Let us take a look at Voegelin’s writings of the 1930s. One may be sensitive to the apparent points of consensus between the two writers, and in particular to their common criticism of the vulnerability of parliamentary democracy when confronted with the rise of radical anti-democratic parties, be it Communist or Nazi. In reality, this consensus is superficial, since the two philosophers disagree on the metaphysical, ethical, and theological foundations of politics. This disagreement becomes obvious when it comes to the question of decisionism (validity of government action depending on valid process, not truthful content). Voegelin is aware that Schmitt’s doctrine cannot be reduced to decisionism. Voegelin occasionally refers to the “Catholic” period of Schmitt’s thought in the 1920s, as he also refers to the institutionalist period of the mid-1930s.5 But, more importantly, decisionism appears to him not so much a particular doctrine as a general attitude in Schmitt’s thinking. Schmitt’s attitude is the reflection of a form of pneumopathology that explains his numerous changes of opinion, and, in particular, his opportunist adherence to Nazism. In short, although Schmitt was not always a decisionist in the doctrinal sense, he remained for Voegelin a decisionist in the sense of “an agnostic and unprincipled existentialist like Sartre”— that is to say, a sort of nihilist.

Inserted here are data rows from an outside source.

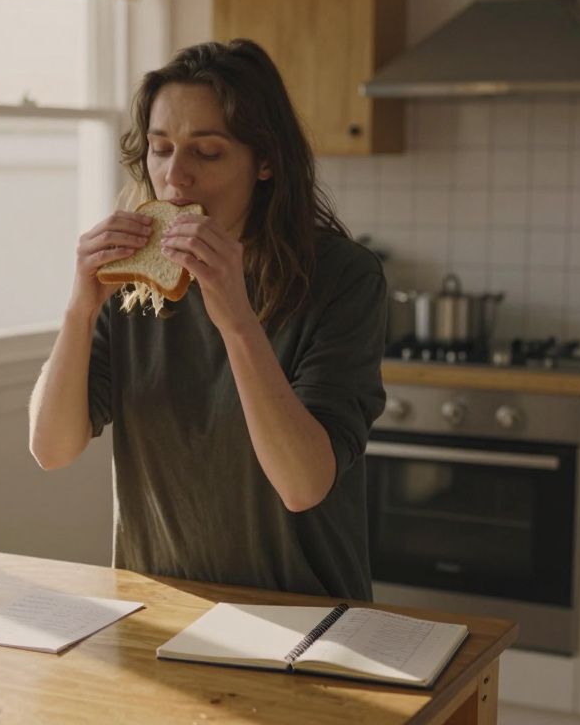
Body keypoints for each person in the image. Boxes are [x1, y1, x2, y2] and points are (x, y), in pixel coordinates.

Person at [27, 39, 386, 601]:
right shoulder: (132, 287)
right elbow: (51, 449)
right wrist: (79, 310)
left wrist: (237, 320)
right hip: (155, 608)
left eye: (207, 152)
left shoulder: (344, 278)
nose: (176, 178)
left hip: (305, 618)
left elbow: (302, 485)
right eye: (160, 148)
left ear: (266, 161)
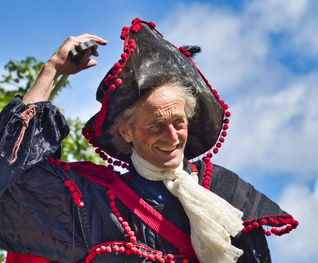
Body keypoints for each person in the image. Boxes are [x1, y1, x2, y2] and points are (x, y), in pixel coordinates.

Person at [0, 18, 298, 263]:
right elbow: (12, 177)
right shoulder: (99, 203)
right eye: (156, 125)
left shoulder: (226, 190)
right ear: (126, 131)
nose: (171, 136)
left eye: (178, 123)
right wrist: (51, 71)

One of the clearest texts about Schmitt’s decisionism can be found in Voegelin’s study on “National Types of Mind and the Limits to Interstate Relations,” written in the early 1930s :
[ I ] cannot accept Schmitt’s decision. For who decides? Schmitt does not tell us; he says that the State bears the decision within itself, thus avoiding naming the subject. . . . The essence of the nation-state, as of any other type of political existence, is belief, [not decision].6
“Who decides?” This question brings to mind one of Hobbes’: “Quis judicavit? Quis interpretabitur?” This is also a recurring question for Schmitt: who decides, that is, who is the actual authorized person that embodies the legal norm? Only the ex nihilo decision, hence purely irrational, can give to the norm, which in itself has no more reality than an ideal abstraction, a “visibility” in the public space. For Voegelin, the question has quite a different meaning. For him, the norm is never an abstract idea, separate from concrete political reality. Each norm is an object of representation in the human mind. Therefore, the norm always acts as a motive of action. “Norms are components of reality like decisions,” 7 So the question is no longer about the effective subject of decision, but about the general nature of the will that makes decisions.